Quote:
Originally posted by Sidd Finch
My brother has a tendency to embellish stories, and even to just make shit up. And he gets very defensive and nasty if you call him on it. It can be pretty funny, in a I'm-so-glad-I'm-not-him way.
This tendency reaches its worst when he retells an old joke as if it's a story that actually happened to him. He's told me stories supposedly based on personal experience that appear on UrbanLegends dot com. He's told me old jokes -- I mean, jokes that were old when I heard them in college -- as if they were true stories that happened to him (with him delivering the clever punchline).
This happened the other day on a phone call. It is really bizarre, and I don't know why he does this, or why he thinks anyone would believe him, or how to respond. I'm considering responding with an equally ridiculous story -- something like "The other day I was in a bar and a piece of string walked in." Maybe that one is too obvious.
Advice? Jokes to suggest? Something involving a doctor, a lawyer, and a rabbi perhaps?
|
Funny you should mention that bro. Last night I was in a bar, and I started talking to these girls. The first girl was really hot, tall, long blonde hair. Great tits. Great smile. So I asked her her name, and she said "Daisy." So I asked her if she knew why her parents had named her Daisy, and she said "When my mummy was pregnant, a daisy landed on her tummy, so she decided to name me Daisy."
I turned to her two friends. One of them was this striking red-head. Gorgeous long legs, beautiful figure. So I asked her her name. She said her name was Rose. To be polite, I asked her the same question, if she knew why her parents had named her Rose. She said "well it's funny, but it's kinda the same deal. My mom was pregnant and a Rose landed on her stomach, and that's when my parents got the idea to name me Rose."

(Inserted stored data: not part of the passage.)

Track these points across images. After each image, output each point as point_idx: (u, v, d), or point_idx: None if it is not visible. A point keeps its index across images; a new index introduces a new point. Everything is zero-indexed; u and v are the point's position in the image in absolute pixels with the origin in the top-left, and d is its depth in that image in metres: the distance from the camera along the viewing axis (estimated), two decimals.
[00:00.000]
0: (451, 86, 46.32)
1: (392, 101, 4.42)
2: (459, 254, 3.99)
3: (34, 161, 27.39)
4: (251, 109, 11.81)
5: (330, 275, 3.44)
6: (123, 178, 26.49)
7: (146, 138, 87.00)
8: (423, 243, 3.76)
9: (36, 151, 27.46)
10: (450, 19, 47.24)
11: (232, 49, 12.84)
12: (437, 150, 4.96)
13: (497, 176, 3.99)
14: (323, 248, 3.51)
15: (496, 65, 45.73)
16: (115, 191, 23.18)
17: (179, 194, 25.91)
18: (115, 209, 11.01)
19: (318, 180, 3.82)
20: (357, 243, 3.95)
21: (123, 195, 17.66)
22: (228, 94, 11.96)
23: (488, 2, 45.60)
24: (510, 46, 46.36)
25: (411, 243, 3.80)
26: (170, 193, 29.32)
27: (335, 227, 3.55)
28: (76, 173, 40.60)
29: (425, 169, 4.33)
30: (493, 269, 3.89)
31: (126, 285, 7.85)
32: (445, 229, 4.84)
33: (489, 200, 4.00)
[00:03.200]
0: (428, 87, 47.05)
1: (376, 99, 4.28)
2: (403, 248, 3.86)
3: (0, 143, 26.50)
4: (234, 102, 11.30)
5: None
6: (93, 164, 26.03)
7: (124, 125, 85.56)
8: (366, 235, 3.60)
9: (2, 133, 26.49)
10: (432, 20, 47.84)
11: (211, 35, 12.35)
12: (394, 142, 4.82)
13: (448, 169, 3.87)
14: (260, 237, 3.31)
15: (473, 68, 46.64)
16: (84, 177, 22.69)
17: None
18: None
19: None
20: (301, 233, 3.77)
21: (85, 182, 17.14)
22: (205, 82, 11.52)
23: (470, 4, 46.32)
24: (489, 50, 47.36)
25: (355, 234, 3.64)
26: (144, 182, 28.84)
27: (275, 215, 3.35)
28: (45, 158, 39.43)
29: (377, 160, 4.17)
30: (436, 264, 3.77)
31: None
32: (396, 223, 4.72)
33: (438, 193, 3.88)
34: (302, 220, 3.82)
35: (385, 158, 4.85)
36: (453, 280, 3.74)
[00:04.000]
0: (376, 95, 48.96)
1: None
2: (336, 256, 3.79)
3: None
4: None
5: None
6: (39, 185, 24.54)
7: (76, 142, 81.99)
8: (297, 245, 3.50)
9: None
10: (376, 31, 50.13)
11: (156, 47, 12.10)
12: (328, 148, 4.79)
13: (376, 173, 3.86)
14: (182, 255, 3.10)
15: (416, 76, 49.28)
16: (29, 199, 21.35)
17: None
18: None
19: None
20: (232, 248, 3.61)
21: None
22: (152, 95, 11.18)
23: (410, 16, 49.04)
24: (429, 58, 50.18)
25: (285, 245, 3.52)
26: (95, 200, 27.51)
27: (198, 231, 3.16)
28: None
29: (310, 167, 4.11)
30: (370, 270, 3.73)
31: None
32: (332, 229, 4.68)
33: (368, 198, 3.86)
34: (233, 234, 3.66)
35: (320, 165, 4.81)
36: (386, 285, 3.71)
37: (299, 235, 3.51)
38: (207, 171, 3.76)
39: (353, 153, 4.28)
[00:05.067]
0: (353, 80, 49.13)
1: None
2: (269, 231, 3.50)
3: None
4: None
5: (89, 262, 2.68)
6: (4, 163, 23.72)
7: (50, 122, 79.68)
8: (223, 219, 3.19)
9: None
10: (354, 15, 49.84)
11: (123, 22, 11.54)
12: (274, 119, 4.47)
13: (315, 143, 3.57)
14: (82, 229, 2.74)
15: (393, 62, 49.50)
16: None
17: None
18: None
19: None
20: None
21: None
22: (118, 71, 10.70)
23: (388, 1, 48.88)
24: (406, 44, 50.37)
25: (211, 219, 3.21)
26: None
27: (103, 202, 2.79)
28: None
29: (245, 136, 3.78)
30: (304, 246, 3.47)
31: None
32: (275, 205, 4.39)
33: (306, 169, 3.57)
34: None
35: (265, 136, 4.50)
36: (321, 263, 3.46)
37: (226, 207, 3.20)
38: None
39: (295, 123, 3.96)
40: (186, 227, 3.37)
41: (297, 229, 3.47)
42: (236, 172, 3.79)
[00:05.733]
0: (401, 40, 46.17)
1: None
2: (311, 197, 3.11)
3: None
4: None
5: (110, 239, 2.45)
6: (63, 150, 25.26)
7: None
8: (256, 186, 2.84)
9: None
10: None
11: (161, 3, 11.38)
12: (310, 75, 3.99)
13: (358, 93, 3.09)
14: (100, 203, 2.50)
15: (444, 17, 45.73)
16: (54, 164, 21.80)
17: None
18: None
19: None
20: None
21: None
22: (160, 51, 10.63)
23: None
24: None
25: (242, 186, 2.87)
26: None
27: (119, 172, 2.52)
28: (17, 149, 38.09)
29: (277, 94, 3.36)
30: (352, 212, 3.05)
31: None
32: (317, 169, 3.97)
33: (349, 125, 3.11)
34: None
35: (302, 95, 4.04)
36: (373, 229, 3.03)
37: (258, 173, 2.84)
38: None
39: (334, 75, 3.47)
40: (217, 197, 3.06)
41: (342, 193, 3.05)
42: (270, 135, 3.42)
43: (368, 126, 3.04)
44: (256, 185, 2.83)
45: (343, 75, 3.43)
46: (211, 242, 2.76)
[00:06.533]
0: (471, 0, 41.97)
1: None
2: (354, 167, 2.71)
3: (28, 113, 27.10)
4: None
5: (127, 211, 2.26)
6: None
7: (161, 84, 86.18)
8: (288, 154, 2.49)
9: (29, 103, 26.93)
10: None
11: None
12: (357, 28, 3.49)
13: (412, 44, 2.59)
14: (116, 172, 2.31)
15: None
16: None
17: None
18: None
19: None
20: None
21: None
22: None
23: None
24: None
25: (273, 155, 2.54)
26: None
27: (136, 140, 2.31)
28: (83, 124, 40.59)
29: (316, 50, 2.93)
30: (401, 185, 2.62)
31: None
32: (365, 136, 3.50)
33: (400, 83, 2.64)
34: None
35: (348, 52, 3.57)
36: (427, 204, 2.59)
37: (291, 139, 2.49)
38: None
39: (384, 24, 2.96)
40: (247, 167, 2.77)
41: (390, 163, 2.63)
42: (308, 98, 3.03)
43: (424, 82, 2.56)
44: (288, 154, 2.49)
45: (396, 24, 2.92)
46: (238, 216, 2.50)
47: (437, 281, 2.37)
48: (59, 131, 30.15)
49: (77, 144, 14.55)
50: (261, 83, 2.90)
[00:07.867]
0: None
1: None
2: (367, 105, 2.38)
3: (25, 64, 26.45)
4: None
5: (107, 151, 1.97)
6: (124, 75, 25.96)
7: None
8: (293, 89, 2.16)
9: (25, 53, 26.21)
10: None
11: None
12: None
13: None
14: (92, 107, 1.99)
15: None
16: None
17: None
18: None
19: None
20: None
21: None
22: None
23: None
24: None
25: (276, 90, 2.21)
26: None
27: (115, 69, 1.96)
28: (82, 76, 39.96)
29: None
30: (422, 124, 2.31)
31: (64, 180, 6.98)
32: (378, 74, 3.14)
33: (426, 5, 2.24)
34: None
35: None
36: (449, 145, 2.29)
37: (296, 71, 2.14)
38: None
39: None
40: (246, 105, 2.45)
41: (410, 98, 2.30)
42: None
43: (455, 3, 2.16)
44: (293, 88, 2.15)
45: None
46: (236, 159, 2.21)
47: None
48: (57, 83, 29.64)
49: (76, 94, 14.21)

So to be polite, I turned to talk to their other friend. She wasn't anything like Daisy or Rose . . . she had a hunched back, one big eyebrow, and a terrible bowl-cut. But I figured I'd score some points with her hot friends and be polite, so I asked her her name. Turns out, she had a bad stutter too.
"A-a-a-a-a-a-a-annnnnnnn."
Well Ann, what a pretty name. Do you know why your parents named you Ann?
"nuh nuh nuh nuh nuh nuh nuh nooooooo. A-a-a--nnnn-villlll."